I think you might have lost your own thread here mate. Did you not realize the argument you were responding to, or are you just trying to distract from talking about the issue (for the third time in a row now I think)?

If it's the later, you might as well talk about it. It's not like this is going away. You made an argument about the "escape" feature of the feat, you've been challenged on it by multiple people now, and changing the topic isn't advancing your position at this point. Unless you're just granting the escape feature isn't as good as you were making it out to be.
Hilarious.

Again, i did not advocate for the 25'dwarf back off thing. So, maybe if you want someone ro defend however "good" you perceive they were making it out to be, you should speak to them.

I did at one point directly bring up the shove down, back off (allowing the disadvantaged OA) noting there the half move up prevents them closing to strike again (normal movenent assumptions) and that still works with 25'dwarf move so... Again not really dwarf centered.

So, if you need ro conjure staunch advocates of the shove back maneuver power to spar with after conjuring how many dwarves can dance on the head of the pin into that mix, you need to look elsewhere.
 

I did at one point directly bring up the shove down, back off (allowing the disadvantaged OA) noting there the half move up prevents them closing to strike again (normal movenent assumptions) and that still works with 25'dwarf move so... Again not really dwarf centered.

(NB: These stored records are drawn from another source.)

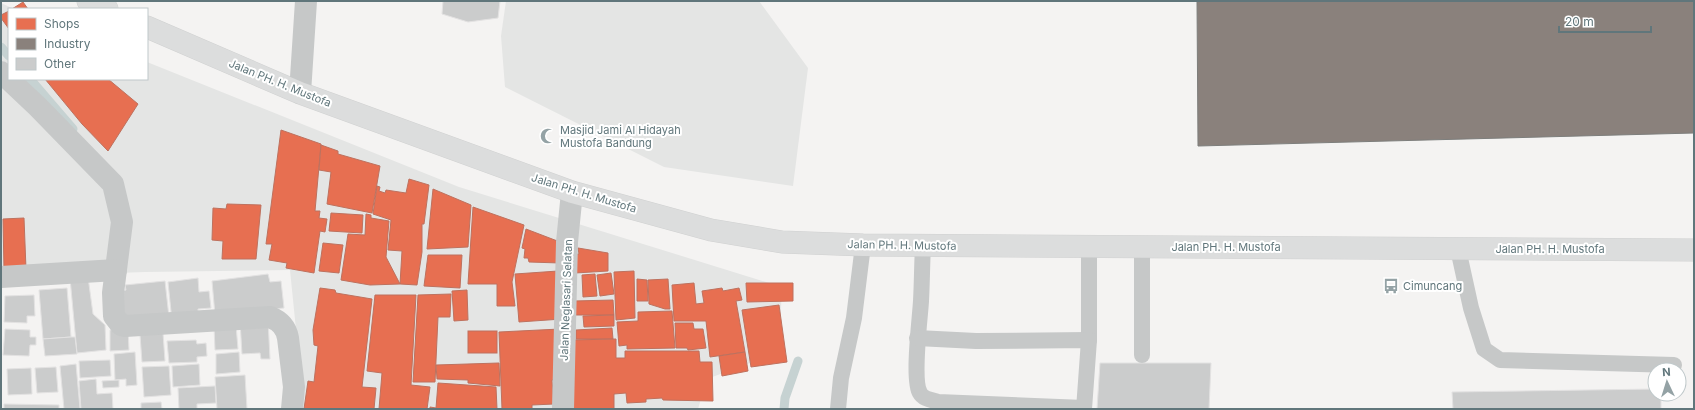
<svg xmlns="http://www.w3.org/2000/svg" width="1695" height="410" viewBox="0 0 1695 410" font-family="Inter,sans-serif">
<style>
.built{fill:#e4e5e4}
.shops{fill:#e76f51;stroke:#be715e}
.industry{fill:#8a817c;stroke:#7d7e7c}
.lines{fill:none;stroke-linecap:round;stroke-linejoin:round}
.stream{stroke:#c6d2d2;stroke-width:9}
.building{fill:#cbcccc;stroke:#e3e2e2}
.highway-casing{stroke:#d0d1d1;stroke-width:23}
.lane{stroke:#c6c8c8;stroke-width:16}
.street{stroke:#c6c8c8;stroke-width:22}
.highway{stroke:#dcdddd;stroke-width:22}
.labels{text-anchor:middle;stroke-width:4;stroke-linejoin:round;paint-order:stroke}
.street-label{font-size:11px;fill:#60767b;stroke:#fff}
.poi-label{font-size:11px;fill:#60767b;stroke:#fff;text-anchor:start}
</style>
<rect width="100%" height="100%" fill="#f4f3f2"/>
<!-- built -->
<g class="built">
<polygon points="506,1 759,1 808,68 793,186 664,167 505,87 501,36"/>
<polygon points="1,3 14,9 9,9 9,79 147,79 147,62 459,187 782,287 779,352 707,379 698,409 297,409 300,369 290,270 145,272 1,277"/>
</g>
<!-- shops -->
<g class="shops">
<polygon points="23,2 28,9 12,9"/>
<polygon points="9,11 9,29 1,18 1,15"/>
<polygon points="45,79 108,79 138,104 108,151 82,124"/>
<polygon points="281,130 321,144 315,211 320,211 319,218 327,219 325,232 320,231 314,273 286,268 287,263 269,260 272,244 266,244"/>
<polygon points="321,145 338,151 338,154 380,166 372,213 327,204 331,172 319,170"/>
<polygon points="409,179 429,185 424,224 422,224 422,252 417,285 400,284 402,251 388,250 391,220 373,214 377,186 380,187 379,191 385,193 386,190 406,193"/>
<polygon points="433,189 471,205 468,247 427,249"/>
<polygon points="227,204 261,205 256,259 222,259 223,241 212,240 213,208 226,209"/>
<polygon points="473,207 524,225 512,282 515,306 497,306 497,284 468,284"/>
<polygon points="331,213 363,215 362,233 329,231"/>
<polygon points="366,214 371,215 371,218 389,221 386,257 400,284 370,285 341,280 348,234 365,235"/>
<polygon points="24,218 26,269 4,270 3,219"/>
<polygon points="526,229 560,242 560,263 529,262 528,258 524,258 525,249 522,248"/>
<polygon points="323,243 343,245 339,273 319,271"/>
<polygon points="578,248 608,253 608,271 575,273 570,255 579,254"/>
<polygon points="428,255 462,255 460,288 424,286"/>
<polygon points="558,271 562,319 519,322 515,274"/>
<polygon points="634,271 635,318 616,320 614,272"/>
<polygon points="611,273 614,294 600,296 597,275"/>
<polygon points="595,274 597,296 583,297 582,275"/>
<polygon points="637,279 647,280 648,301 637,301"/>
<polygon points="668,279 670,309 665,309 649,304 648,280"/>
<polygon points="694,283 696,304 704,303 702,291 722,288 723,291 739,288 742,300 736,301 745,352 710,357 706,321 674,321 672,285"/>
<polygon points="746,283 793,283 793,301 747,302"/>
<polygon points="320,288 335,290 336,293 372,299 362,387 376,388 374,409 304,409 308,381 314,382 318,346 314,345 313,330"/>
<polygon points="467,290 468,320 454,321 452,291"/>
<polygon points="451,294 450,317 438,317 435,382 413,382 418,295"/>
<polygon points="375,295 416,295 411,385 430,387 427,409 379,409 382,373 367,371"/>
<polygon points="613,300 614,315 574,315 574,301"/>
<polygon points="779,305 787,362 751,367 742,310"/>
<polygon points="672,311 675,348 627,349 627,345 619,346 617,322 638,321 638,312"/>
<polygon points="614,315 614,326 584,327 583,316"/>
<polygon points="675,323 693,323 694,329 703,329 706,348 688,350 687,348 676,348"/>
<polygon points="612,328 613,339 576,339 576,330"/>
<polygon points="560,329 560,380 552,380 554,404 532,405 532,409 502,409 499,332"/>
<rect x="468" y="331" width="29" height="22"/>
<polygon points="616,339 616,358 625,358 625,351 699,351 700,362 712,362 713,401 663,400 662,398 646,399 646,402 627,403 626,393 614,394 614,409 568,409 570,340"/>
<polygon points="745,352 748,371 722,376 719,356"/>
<polygon points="499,363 500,386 468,383 468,380 437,379 436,365"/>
<polygon points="438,383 496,387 497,409 430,409 430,407 436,408"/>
</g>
<!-- industry -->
<polygon class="industry" points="1197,1 1694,1 1694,133 1198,146"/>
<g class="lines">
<!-- stream -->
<g class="stream">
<polyline points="1,47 9,56"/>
<polyline points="30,79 73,129"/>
<polyline points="784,409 785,398 798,361"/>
</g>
</g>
<!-- building -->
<g class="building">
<polygon points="443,1 500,1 498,18 468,22 442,14"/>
<polygon points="268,274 270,282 281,281 284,308 215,315 212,281"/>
<polygon points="88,277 93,314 105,325 106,350 77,353 70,278"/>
<polygon points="198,278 199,292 209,291 211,308 198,309 198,318 172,321 168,282"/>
<polygon points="165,281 169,317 120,318 117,292 126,290 125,285"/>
<polygon points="67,288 71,337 43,339 39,290"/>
<polygon points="34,295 35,316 27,316 27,323 4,322 5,296"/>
<polygon points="268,319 270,359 261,359 260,353 242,354 240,321"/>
<polygon points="236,325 238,349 215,350 214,326"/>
<polygon points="128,328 129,350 110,351 110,330"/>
<polygon points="5,329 30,330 30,337 36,337 36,345 30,345 29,356 3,355"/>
<polygon points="163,333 165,361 142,362 140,335"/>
<polygon points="71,337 75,337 77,354 45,356 43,339"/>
<polygon points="196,340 197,344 206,343 207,356 197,357 197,362 169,363 167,341"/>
<polygon points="135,352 137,385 126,386 126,379 115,380 114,354"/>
<polygon points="239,352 240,372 216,374 216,354"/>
<polygon points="110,360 111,376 80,378 79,361"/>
<polygon points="1100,363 1211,363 1209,409 1097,409"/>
<polygon points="76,364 80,409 64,409 60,366"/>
<polygon points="199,364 200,385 173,387 172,366"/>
<polygon points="169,366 171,395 144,397 142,367"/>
<polygon points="56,367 58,392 37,393 35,368"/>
<polygon points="31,368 32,394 8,395 7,369"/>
<polygon points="245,375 247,409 217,409 215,377"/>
<polygon points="96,379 97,394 112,393 113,409 81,409 79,381"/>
<polygon points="119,380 119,387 103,388 102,381"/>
<polygon points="215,386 216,403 197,404 197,409 179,409 178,388"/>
<polygon points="1655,389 1655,394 1661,394 1661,409 1453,409 1452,392"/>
<polygon points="161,402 162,409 141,409 141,403"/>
<polygon points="4,404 59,405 59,409 4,409"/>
</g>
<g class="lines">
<defs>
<g id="highway">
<polyline points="88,1 107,9"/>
<polyline points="147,27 300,93 572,192 711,230 782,242 863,245 1694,250"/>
</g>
</defs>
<!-- highway casing -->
<use href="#highway" class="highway-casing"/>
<!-- lane -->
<g class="lane">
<path d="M923 246C922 264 922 283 921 301 920 319 912 380 920 393 923 399 932 400 938 402L1084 408"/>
<polyline points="1089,246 1089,340"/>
<polyline points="1458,249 1471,308 1484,349 1500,360 1674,365"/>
<polyline points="917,338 976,341 1089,340 1084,409"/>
<polyline points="1142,355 1142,247"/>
<polyline points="838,409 841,378 854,318 863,245"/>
</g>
<!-- street -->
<g class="street">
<path d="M1 72 38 107 113 184 122 222 113 293 114 316 121 325 125 326 270 317C280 321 286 327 288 338L294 387 292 409"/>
<polyline points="300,93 306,1"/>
<polyline points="1,277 116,270"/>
<polyline points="563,409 567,242 572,192"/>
</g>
<!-- highway -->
<use href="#highway" class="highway"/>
</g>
<!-- icons -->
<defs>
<symbol id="mosque-bare" viewBox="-9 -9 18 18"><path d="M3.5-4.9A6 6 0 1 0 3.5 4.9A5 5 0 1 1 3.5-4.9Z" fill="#94a2a5" stroke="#fff" stroke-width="2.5" paint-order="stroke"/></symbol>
<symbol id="bus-bare" viewBox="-9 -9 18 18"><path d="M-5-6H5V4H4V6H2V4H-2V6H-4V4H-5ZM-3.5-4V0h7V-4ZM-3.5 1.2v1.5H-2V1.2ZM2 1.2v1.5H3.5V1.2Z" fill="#94a2a5" stroke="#fff" stroke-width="2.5" paint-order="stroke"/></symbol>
</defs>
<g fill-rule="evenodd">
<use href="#mosque-bare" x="537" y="125" width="22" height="22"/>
<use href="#bus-bare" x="1380" y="275" width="22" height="22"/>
</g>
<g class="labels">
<!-- street labels -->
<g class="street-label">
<text transform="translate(280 83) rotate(22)" y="4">Jalan PH. H. Mustofa</text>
<text transform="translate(584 193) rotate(17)" y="4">Jalan PH. H. Mustofa</text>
<text transform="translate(902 245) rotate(1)" y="4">Jalan PH. H. Mustofa</text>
<text x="1226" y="251">Jalan PH. H. Mustofa</text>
<text x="1550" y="253">Jalan PH. H. Mustofa</text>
<text transform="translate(566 300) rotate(-88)" y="4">Jalan Neglasari Selatan</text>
</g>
<!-- poi labels -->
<g class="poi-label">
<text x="560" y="134">Masjid Jami Al Hidayah<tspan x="560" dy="13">Mustofa Bandung</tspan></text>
<text x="1403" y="290">Cimuncang</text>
</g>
</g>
<!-- border -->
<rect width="1695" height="410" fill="none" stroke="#60767b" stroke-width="4"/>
<!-- legend -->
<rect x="8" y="8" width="140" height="72" fill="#ffffff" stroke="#bfc8ca"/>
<rect x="16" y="18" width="20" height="12" fill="#e76f51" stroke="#bfc8ca"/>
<text x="44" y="28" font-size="12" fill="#60767b">Shops</text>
<rect x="16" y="38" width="20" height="12" fill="#8a817c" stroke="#bfc8ca"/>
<text x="44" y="48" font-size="12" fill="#60767b">Industry</text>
<rect x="16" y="58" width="20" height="12" fill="#cbcccc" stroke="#bfc8ca"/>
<text x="44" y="68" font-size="12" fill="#60767b">Other</text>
<!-- north arrow -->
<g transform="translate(1667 382) rotate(356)"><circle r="19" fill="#ffffff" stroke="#bfc8ca"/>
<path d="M0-3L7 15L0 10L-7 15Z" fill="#94a2a5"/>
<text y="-6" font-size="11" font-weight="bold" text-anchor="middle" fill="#60767b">N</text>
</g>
<!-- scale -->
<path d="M1559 26v6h92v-6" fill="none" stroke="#60767b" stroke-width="2"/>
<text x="1565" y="26" font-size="12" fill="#60767b" stroke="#ffffff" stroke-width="3" paint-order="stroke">20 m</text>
</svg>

Yet you could never explain why the tactic would ever work, dwarf or no.

In most games, this would just be a pointless tactic that means that the opponent would simply attack someone else, frequently someone with fewer HP and lower AC.

Just as a refresher, here's my logic
In order for the shove and run tactic to work pretty much all of the following conditions have be met:
A) The rest of your party is ranged, and is more than the enemy's movement speed away after the shove.
B) The PC must move as fast or faster than the enemy. So too bad dwarves, hope you aren't fighting a monster that has better than your base move.
C) This can be the only enemy threatening you. No other enemies adjacent when you flee.
D) The enemy either came to you or it's not the first round so you still have your full movement.
E) There's someplace to shove the enemy so they are farther away.
F) You are in the open with no obstruction to movement and everyone can use their movement every round to get away without provoking themselves.
G) The monster can't have ranged attacks

Admittedly you're saying knock prone and provoke an opportunity attack is a good idea (I disagree) instead of shoving so B may not apply, but the rest of the options still do.

Maybe you play a game of "tag your it" where the enemy is forced to go after the person that attacked last, but I'm assuming most people don't.